Comcast CEO: “The More You Use, The More You Pay”

Usage-based caps make no sense at all. They don't own any of the data traveling through their pipes. It's a replicable, unlimited resource that is owned solely by the content creator. You pay them to set up pipes that allow it to travel to you.

This is just a BS monetization platform.

Agreed. It's not the same as a utility. Power, water, gas, etc. Those are commodities that are limited. The internet is nothing more than a connection to move your data from one place to another and back again. As someone else pointed out, it's not like there are people out there slaving away in a "bits and data" mine trying to get us that precious data. I just looked at my usage on Comcast the past three months. I do not torrent or illegally download, so this makes this number even more staggering. Between online HD (some even 4K content), Steam, Origin, Xbox, PS4, downloads, I've used about 500 GB-700 GB a month. I'm probably in their "8%" group though I'm not doing anything most people won't be doing anyway at some point. Data caps are ok, to me, if it prevents REAL abuse so it doesn't affect everyone. But they have to be realistic and high. I have 10 gigs of data on my phone and I rarely break 2, so I'm not a crazy user just a real 21st century consumer of data and content. Just my two cents.
 
The practice of charging for speed and usage has always bother me.

If you are paying for a speed, it is assumed that you will get that speed 24/7. So when a cap is also placed on you .... you aren't really getting what you paid for, when it comes to speed. As the cap prevents you from using your connection, 24/7, with the speed you were sold. The cap should actually be the speed if it was in use 24/7.

There are unlimited offerings available in many locations if that is what you want ... however, some technologies don't currently allow a direct peer to peer style connection (which is the only way to guarantee a fixed speed) so there are only a limited number of providers who can guarantee a consistent data speed 24x7 (the shared connections give faster speeds when the load is low and slower speeds when the load is high ... during the day my Comcast exceeds my rated plan speed, while at night it is slower usually)

Except for Enterprise customers there are few customers who are guaranteed a consistent speed and uptime (and those customers usually pay a premium for that privilege) ... we certainly need more tiers including some unlimited ones, but it is not realistic to expect a cheap and fast and unlimited connection (something needs to give on one of those three)

══════════

=== Task item ===
Retype, word for word, the passage of the Comcast data-cap discussion above that opens with the words containing "If you are paying" and closes with "in use 24/7.".

Named joint coordinates:

══════════

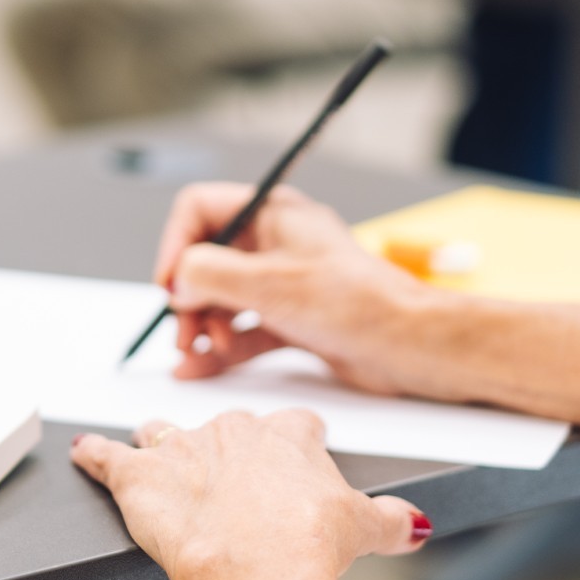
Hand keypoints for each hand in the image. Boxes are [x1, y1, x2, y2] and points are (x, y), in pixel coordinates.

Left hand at [70, 410, 429, 579]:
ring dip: (163, 447)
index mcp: (287, 435)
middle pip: (227, 429)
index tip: (298, 468)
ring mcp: (180, 450)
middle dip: (230, 456)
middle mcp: (232, 432)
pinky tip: (83, 453)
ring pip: (165, 433)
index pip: (293, 426)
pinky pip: (106, 456)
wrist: (259, 570)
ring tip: (165, 469)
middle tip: (239, 496)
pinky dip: (92, 456)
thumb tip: (415, 524)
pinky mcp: (137, 478)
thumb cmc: (309, 547)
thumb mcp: (367, 528)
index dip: (295, 448)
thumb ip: (392, 520)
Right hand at [153, 183, 448, 394]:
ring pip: (223, 298)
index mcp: (273, 213)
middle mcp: (276, 242)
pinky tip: (199, 369)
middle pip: (207, 259)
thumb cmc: (357, 303)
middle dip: (188, 296)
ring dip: (202, 325)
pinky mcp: (293, 319)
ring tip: (198, 352)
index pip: (201, 210)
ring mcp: (284, 282)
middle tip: (183, 330)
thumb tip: (178, 280)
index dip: (177, 244)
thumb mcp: (270, 283)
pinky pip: (242, 329)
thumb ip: (210, 274)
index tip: (170, 283)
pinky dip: (220, 349)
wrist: (409, 345)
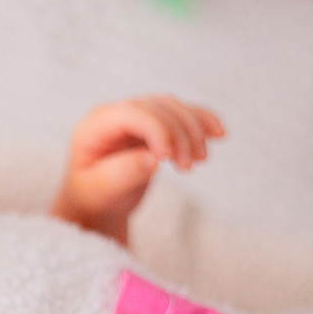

══════════

=== Response to the task ===
If you are paying for a speed, it is assumed that you will get that speed 24/7. So when a cap is also placed on you .... you aren't really getting what you paid for, when it comes to speed. As the cap prevents you from using your connection, 24/7, with the speed you were sold. The cap should actually be the speed if it was in use 24/7.